O conhecimento científico produzido à volta do trauma climático ainda é muito reduzido, mas já há alguns estudos que comprovam que temos muito trabalho a fazer. Vejamos. As tempestades e inundações podem aumentar o risco de depressão em 50%. As ondas de calor são casualmente ligadas ao aumento de transtornos de humor. As pessoas directamente expostas a incêndios florestais têm cerca de 75% mais sintomas graves de stress pós-traumático e 50% mais ansiedade do que aquelas que não passam por estas situações. No ano de 2020, 98% das mais de 30 milhões de pessoas deslocadas em todo o mundo, fizeram-no devido ao impacto das alterações climáticas nos seus territórios – os refugiados climáticos têm cinco vezes mais probabilidade de precisar de apoio à saúde mental do que a população em geral.

O que há a fazer? Intervir com apoio psicológico junto dos mais afectados pelas alterações climáticas e junto daqueles que sabemos que em breve serão também afectados. Exigir que o combate às alterações climáticas seja uma prioridade máxima na agenda dos líderes políticos, empresariais, académicos e das comunidades. Perceber que sem protegermos a natureza e os recursos naturais não conseguimos dar tempo ao planeta para regenerar.
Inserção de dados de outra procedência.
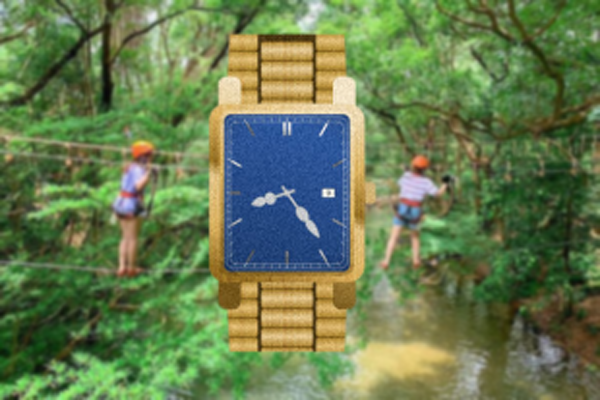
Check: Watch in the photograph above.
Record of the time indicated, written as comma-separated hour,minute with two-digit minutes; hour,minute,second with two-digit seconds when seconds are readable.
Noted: 8,24
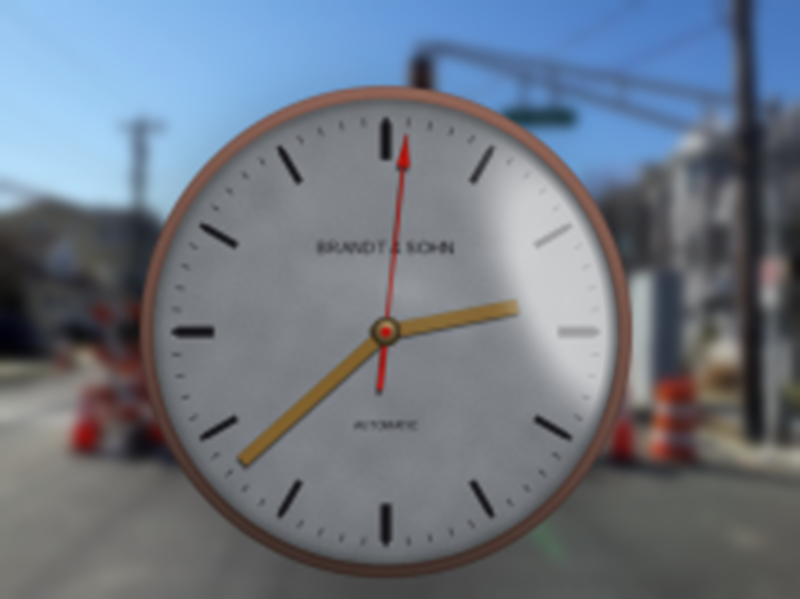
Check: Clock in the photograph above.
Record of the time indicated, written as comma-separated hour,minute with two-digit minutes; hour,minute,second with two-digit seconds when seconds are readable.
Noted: 2,38,01
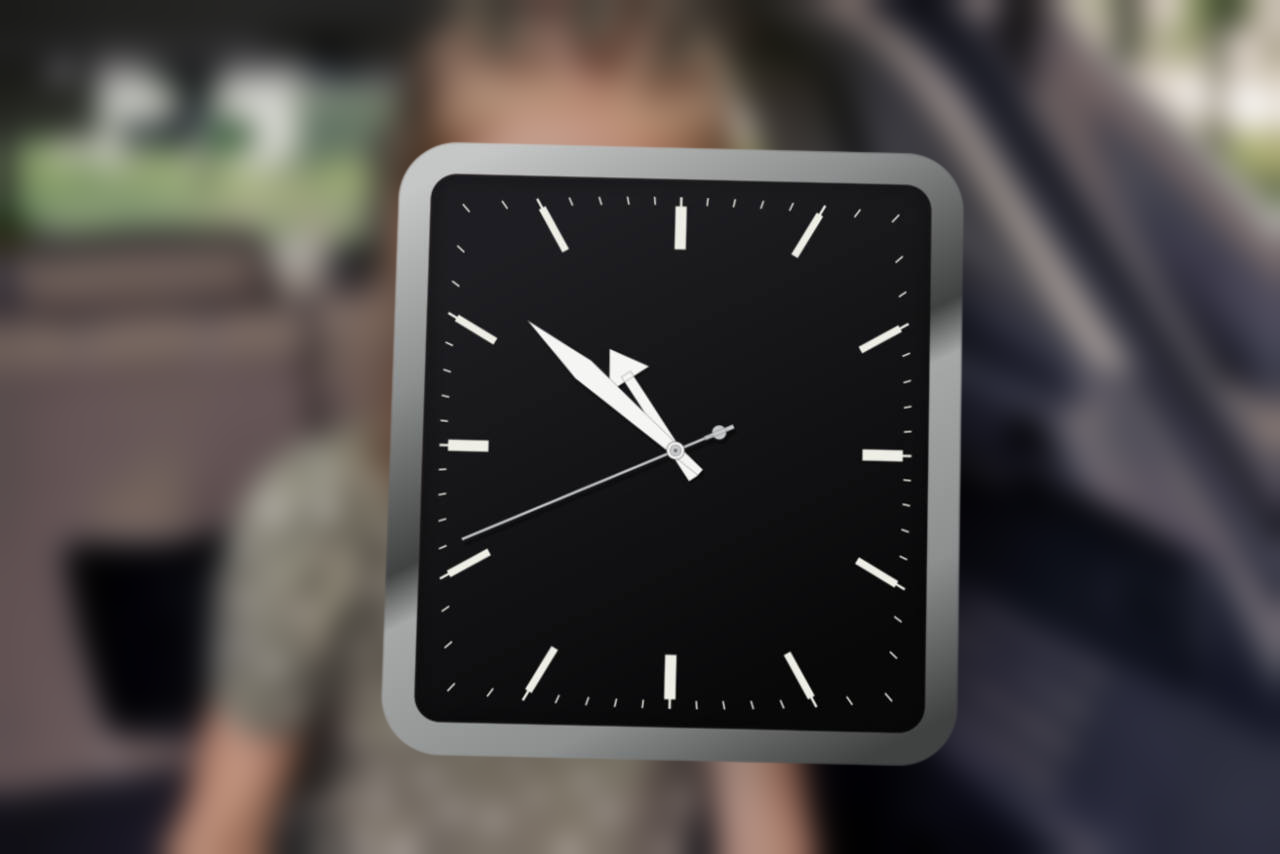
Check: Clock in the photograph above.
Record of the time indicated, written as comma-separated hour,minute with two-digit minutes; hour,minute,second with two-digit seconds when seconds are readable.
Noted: 10,51,41
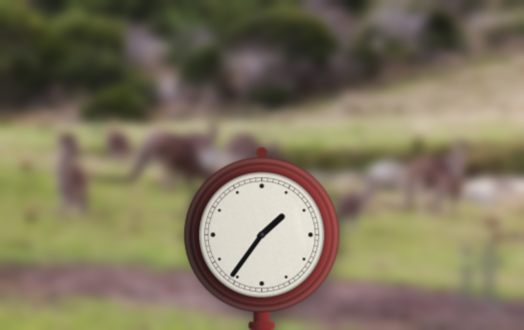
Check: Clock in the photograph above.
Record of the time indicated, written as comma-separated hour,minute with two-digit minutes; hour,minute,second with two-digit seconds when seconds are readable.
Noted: 1,36
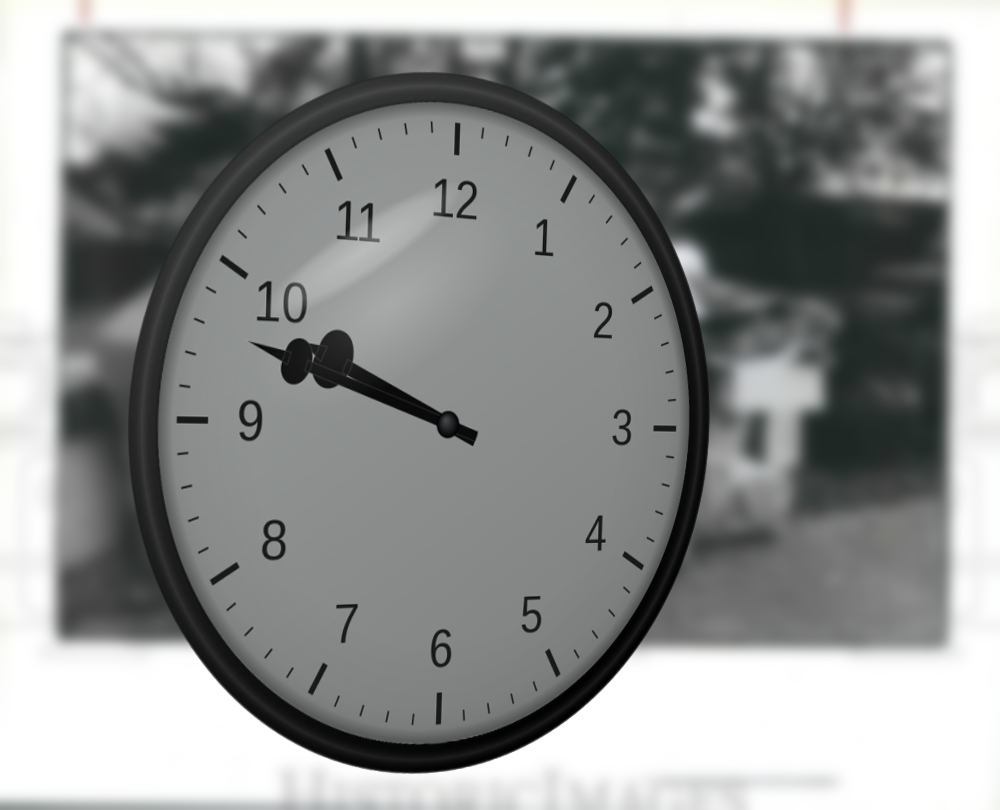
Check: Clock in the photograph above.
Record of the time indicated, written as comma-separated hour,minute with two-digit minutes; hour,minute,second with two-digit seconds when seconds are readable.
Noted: 9,48
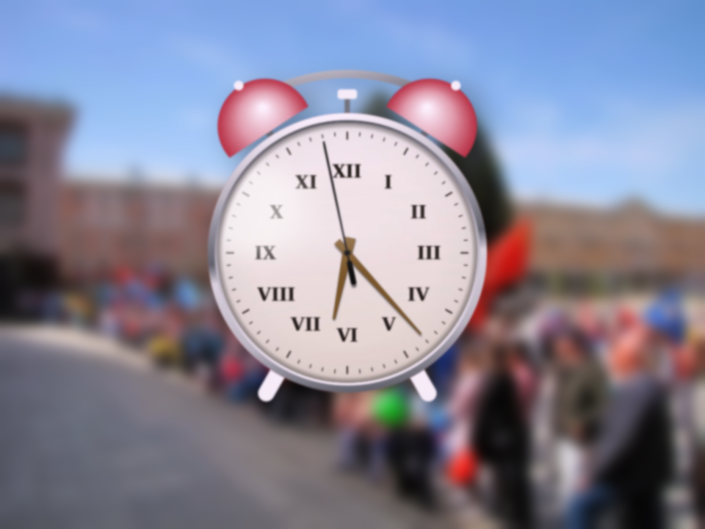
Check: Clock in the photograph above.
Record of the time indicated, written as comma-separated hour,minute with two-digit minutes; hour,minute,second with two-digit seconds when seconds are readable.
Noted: 6,22,58
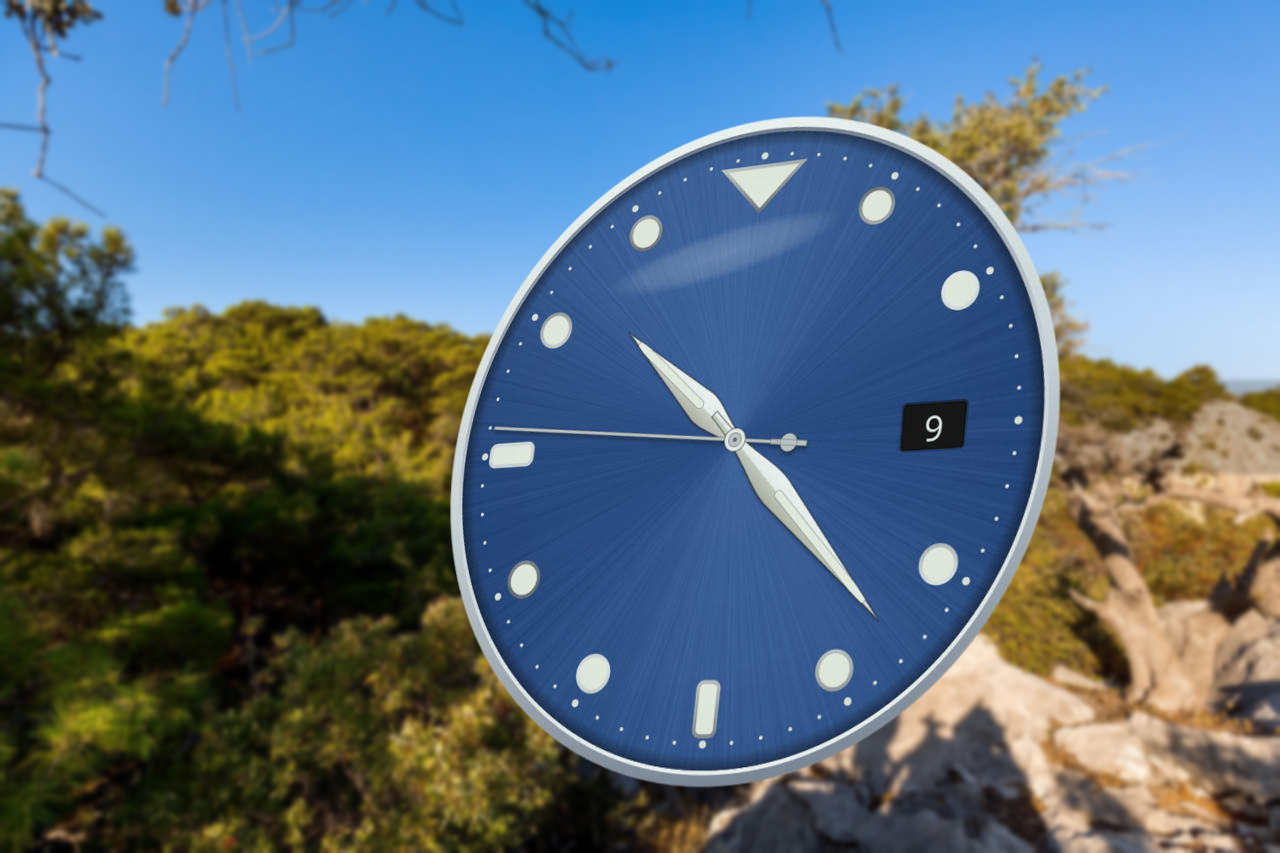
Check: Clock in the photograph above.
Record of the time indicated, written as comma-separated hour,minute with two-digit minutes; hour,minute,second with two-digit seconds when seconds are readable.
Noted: 10,22,46
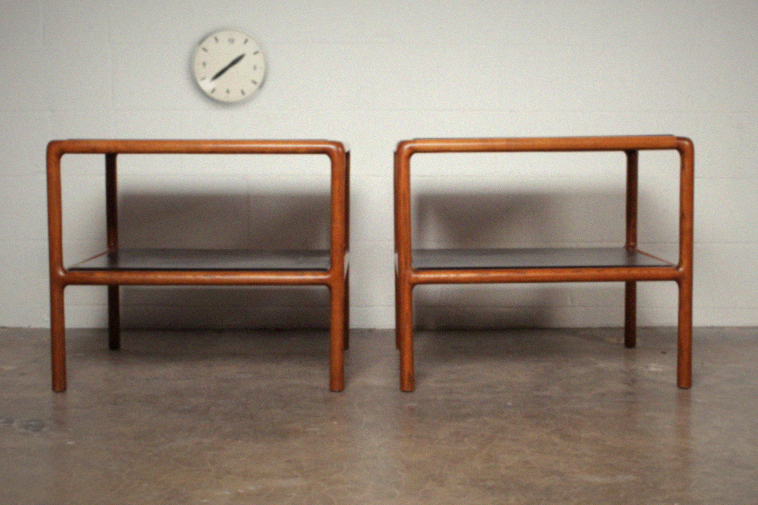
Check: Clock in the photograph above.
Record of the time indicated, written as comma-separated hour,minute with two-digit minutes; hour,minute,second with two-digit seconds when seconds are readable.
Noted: 1,38
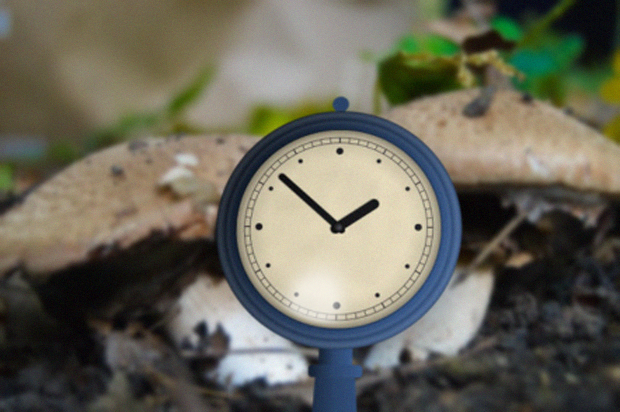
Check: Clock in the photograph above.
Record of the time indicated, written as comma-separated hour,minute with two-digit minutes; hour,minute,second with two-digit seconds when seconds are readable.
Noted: 1,52
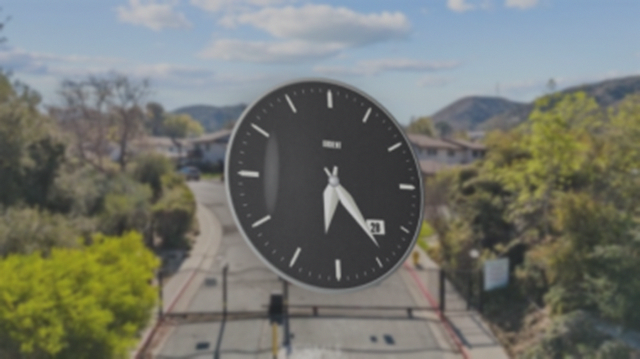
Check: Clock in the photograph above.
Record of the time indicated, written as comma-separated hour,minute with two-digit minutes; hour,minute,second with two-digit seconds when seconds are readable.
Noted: 6,24
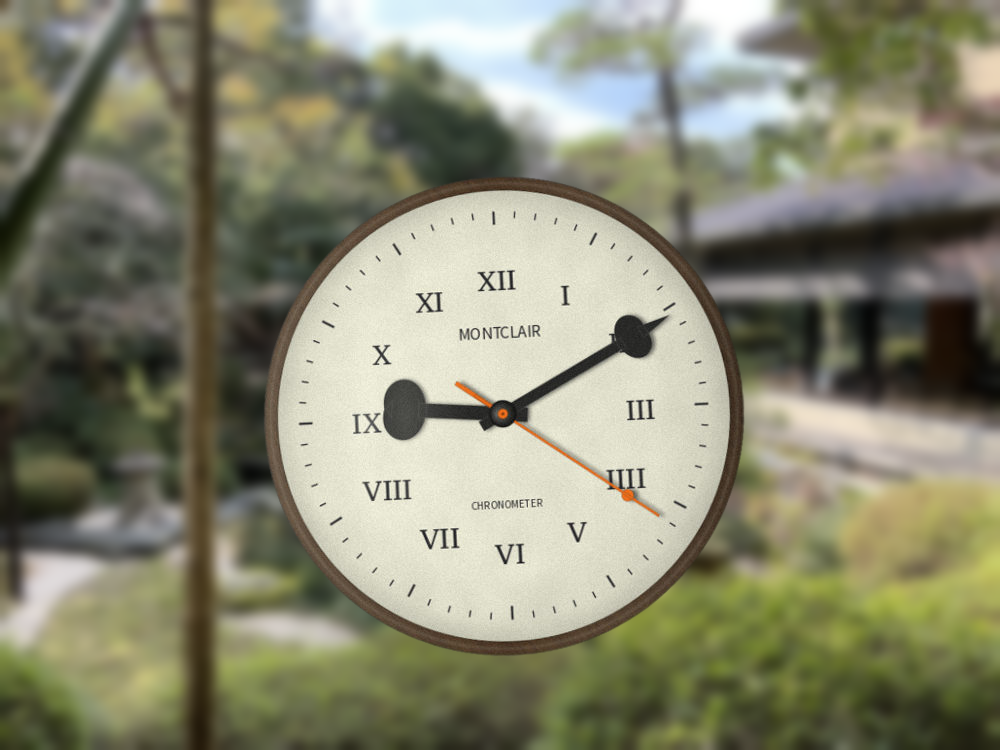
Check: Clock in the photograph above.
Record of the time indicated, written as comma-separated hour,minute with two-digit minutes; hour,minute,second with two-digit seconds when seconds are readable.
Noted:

Mudar estilos de vida – se é o ser humano que está a causar as alterações climáticas, terá de ser o ser humano a querer inverter este problema.

Tal como a saúde pública, a saúde mental implica-nos a todos. O pouco que pudermos fazer à nossa volta para combater as alterações climáticas impactará muito e positivamente as comunidades onde nos inserimos, os mais vulneráveis e o planeta. Deixámos de ter desculpas para não tomarmos opções sustentáveis no nosso dia-a-dia. Pela nossa saúde mental e pela saúde do planeta.